Given passage ::
The dataframe displays in the variable explore and looks the following:

We can check the datatypes of each series in the dataframe using the dataframe attribute dtypes:

dataframe.dtypes

For the sin data we used before, we can also construct a dataframe which contains a categorical series amplitude for what was previously each a separate numpy array of ydata. For convenience we will use a for loop to concatenate these to the dataframe:

data = pd.DataFrame({"x": np.linspace(-2*np.pi, 2*np.pi, 100),
                     "y": np.sin(np.linspace(-2*np.pi, 2*np.pi, 100)),
                     "amplitude": np.ones(100)})
for idx in range(2, 11, 1):
    data = pd.concat([data, pd.DataFrame({"x": np.linspace(-2*np.pi, 2*np.pi, 100),
                                          "y": idx*np.sin(np.linspace(-2*np.pi, 2*np.pi, 100)),
                                          "amplitude": idx*np.ones(100)})])

data["amplitude"] = data.amplitude.astype("category")
data = data.reset_index(drop=True)

We can see this dataframe data has 1000 rows in the variable explorer:

If we arrange by x, we see that we have ten values inclusive of 1 to exclusive of 11.

And have a look at the datatype of each series using the attribute dtypes:

data.dtypes

Example Datasets

For convenience a number of practice datasets in the form of dataframes are inbuilt into seaborn. The names of these datasets can be accessed by using the function get_dataset_names:

sns.get_dataset_names()

Flights Dataset

These are loaded using the seaborn method load_dataset and the keyword input argument name is assigned to the name of the dataset:

flights = sns.load_dataset(name="flights")

Typically the name of the dataset is used as the variable name for the dataframe. We can view flights in the variable explorer:

We have to numeric series, year corresponding to the year and passenger corresponding to the number of passengers. There is also the categorical series month and 12 months for each year:

And have a look at the datatype of each series using the attribute dtypes:

flights.dtypes

Exercise Dataset

Let's load in the exercise diet which is a dataset that compares the performance of participants comparing two different diets:

exercise = sns.load_dataset(name="exercise")

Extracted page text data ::

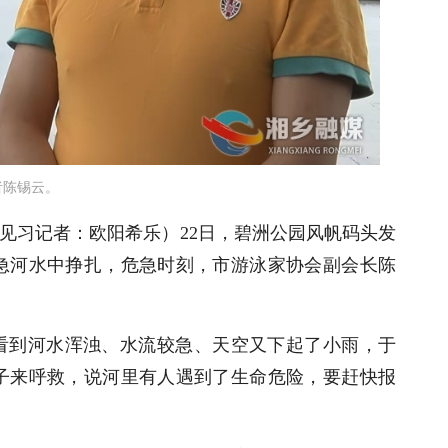
者
陈锡云。
见习记者：欧阳希乐
）
22日，碧洲公园风帆码头发
急河水中挣扎，危急时刻，市游泳家协会副会长陈
是看到河水浑浊、水流较急、天空又下起了小雨，于
子来呼救，说河里有人遇到了生命危险，要赶快报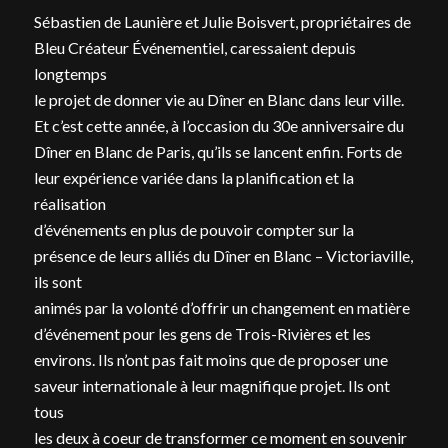
Sébastien de Launière et Julie Boisvert, propriétaires de
Bleu Créateur Événementiel, caressaient depuis
longtemps
le projet de donner vie au Dîner en Blanc dans leur ville.
Et c’est cette année, à l’occasion du 30e anniversaire du
Dîner en Blanc de Paris, qu’ils se lancent enfin. Forts de
leur expérience variée dans la planification et la
réalisation
d’événements en plus de pouvoir compter sur la
présence de leurs alliés du Dîner en Blanc – Victoriaville,
ils sont
animés par la volonté d’offrir un changement en matière
d’événement pour les gens de Trois-Rivières et les
environs. Ils n’ont pas fait moins que de proposer une
saveur internationale à leur magnifique projet. Ils ont
tous
les deux à coeur de transformer ce moment en souvenir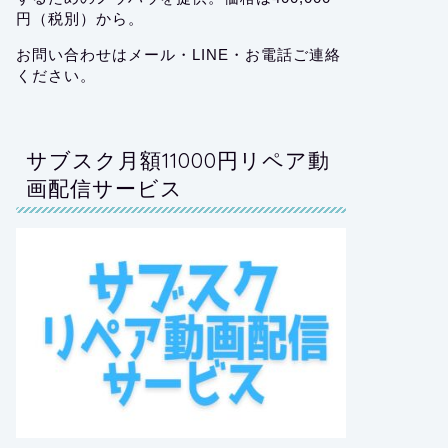
円（税別）から。
お問い合わせはメール・LINE・お電話ご連絡
ください。
サブスク月額11000円リペア動
画配信サービス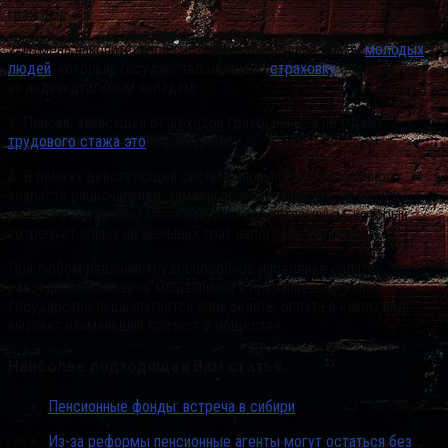
граждан;
2. Отмена накопительной системы – очередной обман
молодых
людей
, которым государство обещало
страховку
соразмерную
их индивидуальным вкладам;
3. Пенсия, зависящая от доходов гражданина, а не от его
трудового стажа это
справедливо;
4. В рамках действующей системы повышение пенсионного
возраста рациональнее, замены всего механизма, на запуск
которого потрачены колоссальные средства, иным, который
потребует новых не меньших трат налогоплательщиков.
При любом решении трудоспособное население оплатит
расходы пенсионеров мошенников и приравненных к ним.
Государство лишь пытается определить, оплата в каком виде
вызовет наименьший протест в обществе.
Наиболее подходящая Вам статья…
Пенсионные фонды: встреча в сибири
Из-за реформы пенсионные агенты могут остаться без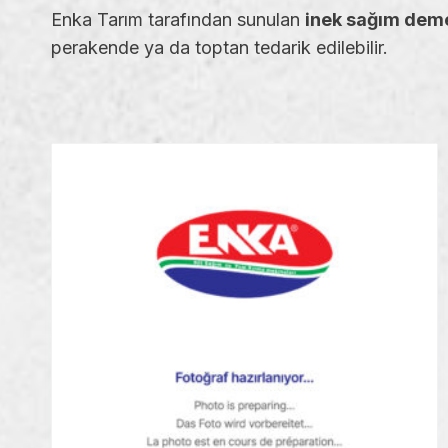
Enka Tarım tarafından sunulan
inek sağım deme
perakende ya da toptan tedarik edilebilir.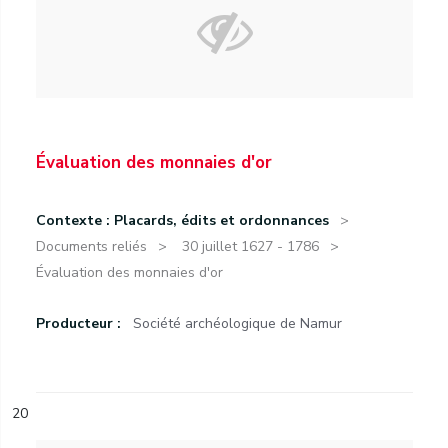
Évaluation des monnaies d'or
Contexte : Placards, édits et ordonnances
Documents reliés
30 juillet 1627 - 1786
Évaluation des monnaies d'or
Producteur :
Société archéologique de Namur
20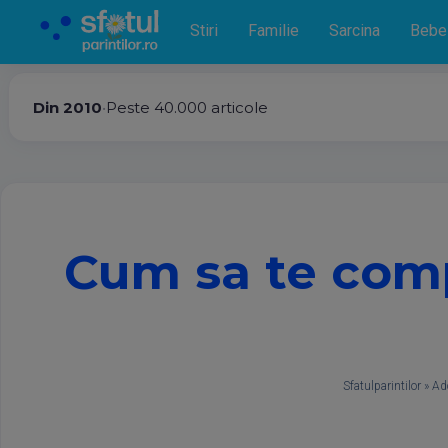
Stiri
Familie
Sarcina
Bebe
Din 2010
•
Peste 40.000 articole
Cum sa te comp
Sfatulparintilor
»
Ad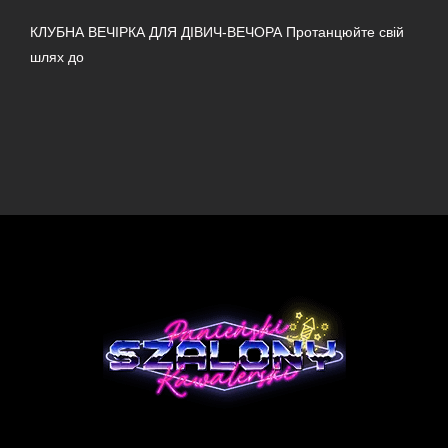
КЛУБНА ВЕЧІРКА ДЛЯ ДІВИЧ-ВЕЧОРА Протанцюйте свій
шлях до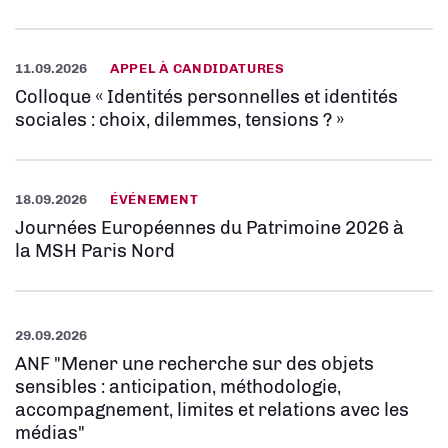
11.09.2026
APPEL À CANDIDATURES
Colloque « Identités personnelles et identités
sociales : choix, dilemmes, tensions ? »
18.09.2026
ÉVÉNEMENT
Journées Européennes du Patrimoine 2026 à
la MSH Paris Nord
29.09.2026
ANF "Mener une recherche sur des objets
sensibles : anticipation, méthodologie,
accompagnement, limites et relations avec les
médias"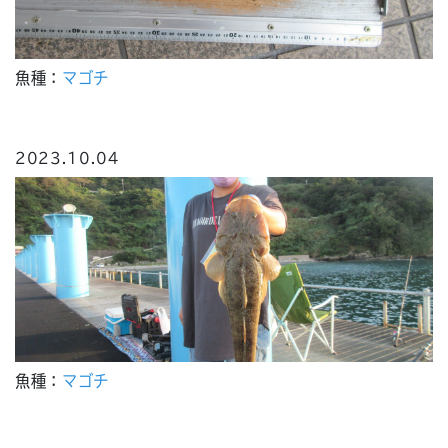
魚種：
マゴチ
2023.10.04
魚種：
マゴチ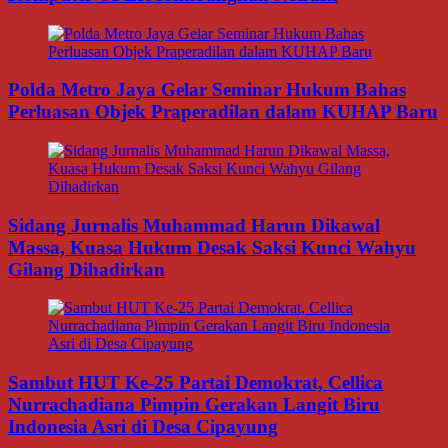
Polda Metro Jaya Gelar Seminar Hukum Bahas
Perluasan Objek Praperadilan dalam KUHAP Baru
Sidang Jurnalis Muhammad Harun Dikawal
Massa, Kuasa Hukum Desak Saksi Kunci Wahyu
Gilang Dihadirkan
Sambut HUT Ke-25 Partai Demokrat, Cellica
Nurrachadiana Pimpin Gerakan Langit Biru
Indonesia Asri di Desa Cipayung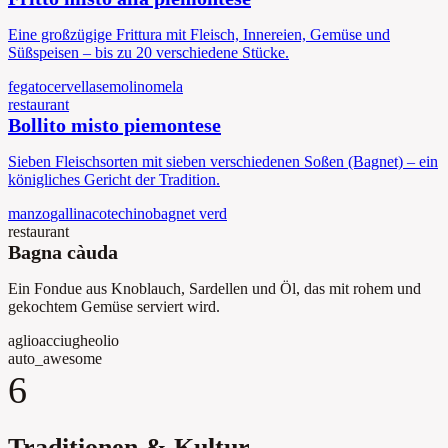
Eine großzügige Frittura mit Fleisch, Innereien, Gemüse und
Süßspeisen – bis zu 20 verschiedene Stücke.
fegato
cervella
semolino
mela
restaurant
Bollito misto piemontese
Sieben Fleischsorten mit sieben verschiedenen Soßen (Bagnet) – ein
königliches Gericht der Tradition.
manzo
gallina
cotechino
bagnet verd
restaurant
Bagna càuda
Ein Fondue aus Knoblauch, Sardellen und Öl, das mit rohem und
gekochtem Gemüse serviert wird.
aglio
acciughe
olio
auto_awesome
6
Traditionen & Kultur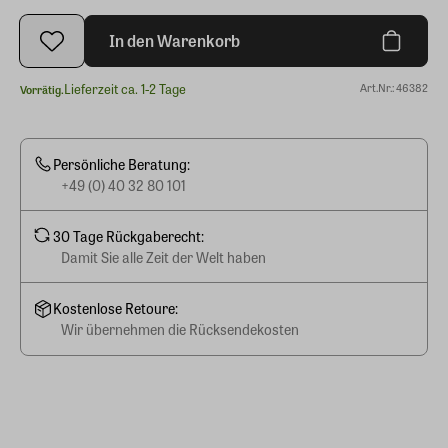
In den Warenkorb
Lieferzeit ca. 1-2 Tage
Art.Nr.: 46382
Vorrätig.
Persönliche Beratung:
+49 (0) 40 32 80 101
30 Tage Rückgaberecht:
Damit Sie alle Zeit der Welt haben
Kostenlose Retoure:
Wir übernehmen die Rücksendekosten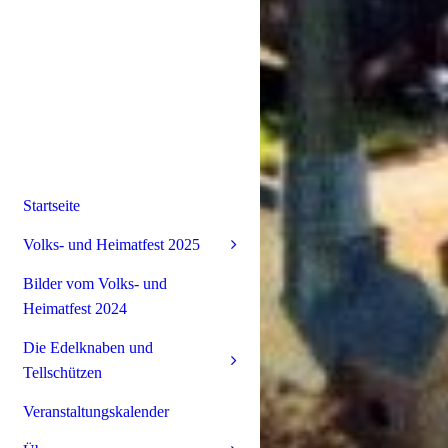
Startseite
Volks- und Heimatfest 2025
Bilder vom Volks- und
Heimatfest 2024
Die Edelknaben und
Tellschützen
Veranstaltungskalender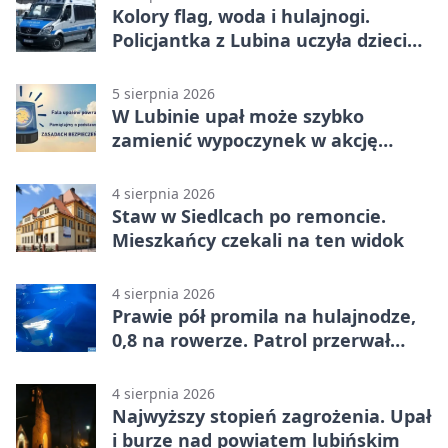
Kolory flag, woda i hulajnogi.
Policjantka z Lubina uczyła dzieci
bezpieczeństwa
5 sierpnia 2026
W Lubinie upał może szybko
zamienić wypoczynek w akcję
ratunkową
4 sierpnia 2026
Staw w Siedlcach po remoncie.
Mieszkańcy czekali na ten widok
4 sierpnia 2026
Prawie pół promila na hulajnodze,
0,8 na rowerze. Patrol przerwał
jazdę
4 sierpnia 2026
Najwyższy stopień zagrożenia. Upał
i burze nad powiatem lubińskim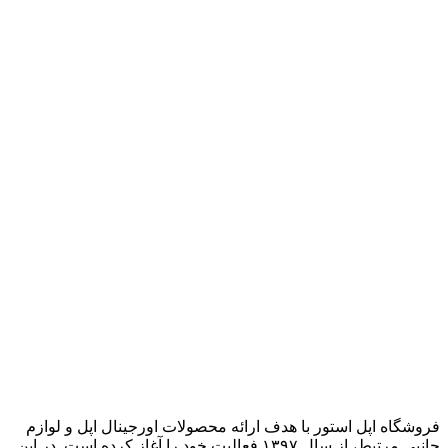
فروشگاه اپل استور با هدف ارائه‌ محصولات اورجینال اپل و لوازم
جانبی مرتبط، از سال ۱۳۹۷ فعالیت خود را آغاز کرده است. در این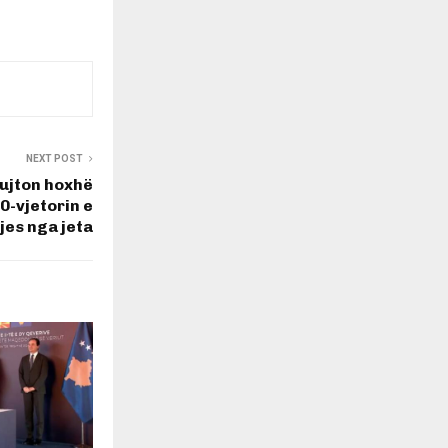
NEXT POST
kujton hoxhë
0-vjetorin e
jes nga jeta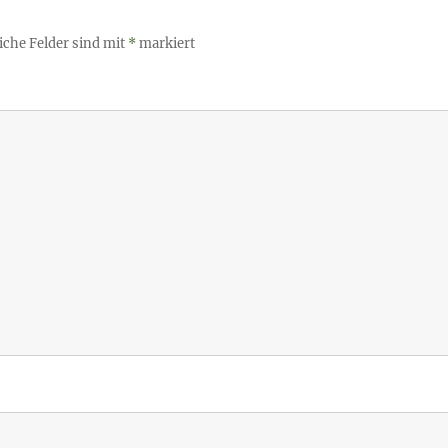
iche Felder sind mit
*
markiert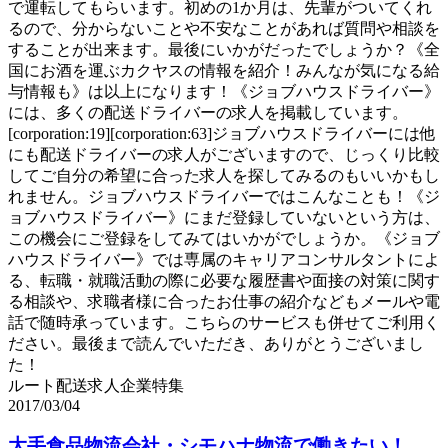
で運転してもらいます。初めの1か月は、先輩がついてくれ
るので、分からないことや不安なことがあれば質問や相談を
することが出来ます。最後にいかがだったでしょうか？《全
国にお酒を運ぶカクヤスの情報を紹介！みんなが気になる給
与情報も》は以上になります！《ジョブハウスドライバー》
には、多くの配送ドライバーの求人を掲載しています。
[corporation:19][corporation:63]ジョブハウスドライバーには他
にも配送ドライバーの求人がございますので、じっくり比較
してご自分の希望に合った求人を探してみるのもいいかもし
れません。ジョブハウスドライバーではこんなことも！《ジ
ョブハウスドライバー》にまだ登録していないという方は、
この機会にご登録をしてみてはいかがでしょうか。《ジョブ
ハウスドライバー》では専属のキャリアコンサルタントによ
る、転職・就職活動の際に必要な履歴書や面接の対策に関す
る相談や、求職者様に合ったお仕事の紹介などもメールや電
話で随時承っています。こちらのサービスも併せてご利用く
ださい。最後まで読んでいただき、ありがとうございまし
た！
ルート配送求人企業特集
2017/03/04
大手食品物流会社・シモハナ物流で働きたい！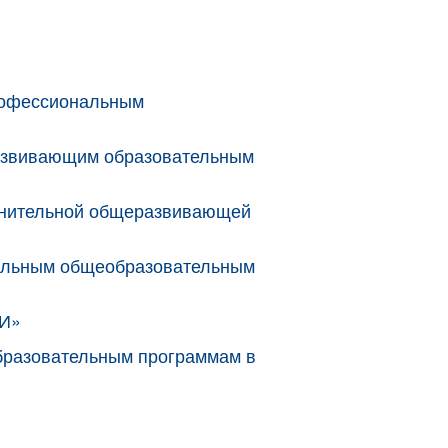
профессиональным
развивающим образовательным
полнительной общеразвивающей
нальным общеобразовательным
ШИ»
бразовательным программам в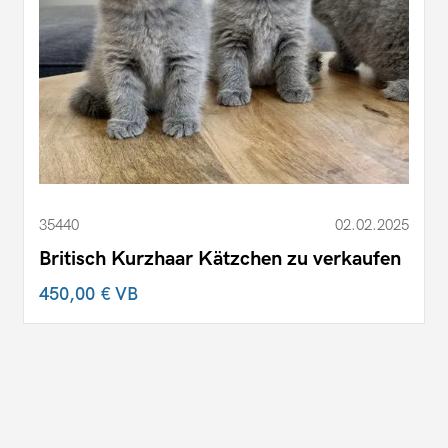
35440
02.02.2025
Britisch Kurzhaar Kätzchen zu verkaufen
450,00 €
VB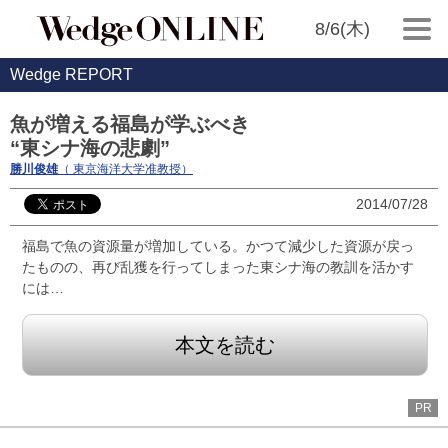
8/6(木)
Wedge REPORT
魚が増える福島が学ぶべき
“東シナ海の悲劇”
勝川俊雄
（ 東京海洋大学准教授）
2014/07/28
福島で魚の資源量が増加している。かつて減少した資源が戻っ
たものの、再び乱獲を行ってしまった東シナ海の教訓を活かす
には…
本文を読む
PR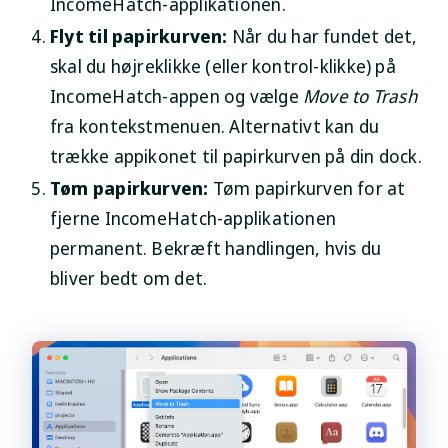
IncomeHatch-applikationen.
Flyt til papirkurven:
Når du har fundet det,
skal du højreklikke (eller kontrol-klikke) på
IncomeHatch-appen og vælge
Move to Trash
fra kontekstmenuen. Alternativt kan du
trække appikonet til papirkurven på din dock.
Tøm papirkurven:
Tøm papirkurven for at
fjerne IncomeHatch-applikationen
permanent. Bekræft handlingen, hvis du
bliver bedt om det.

Written task ::
Answer these questions from the passage on dataframes above:
(a) Which dataframe attribute is used to check the datatype of each series?
(b) Which seaborn function gives the names of the practice datasets?
(c) How many rows does the dataframe named data have?

Answer to the problem ::
(a) dtypes
(b) get_dataset_names
(c) 1000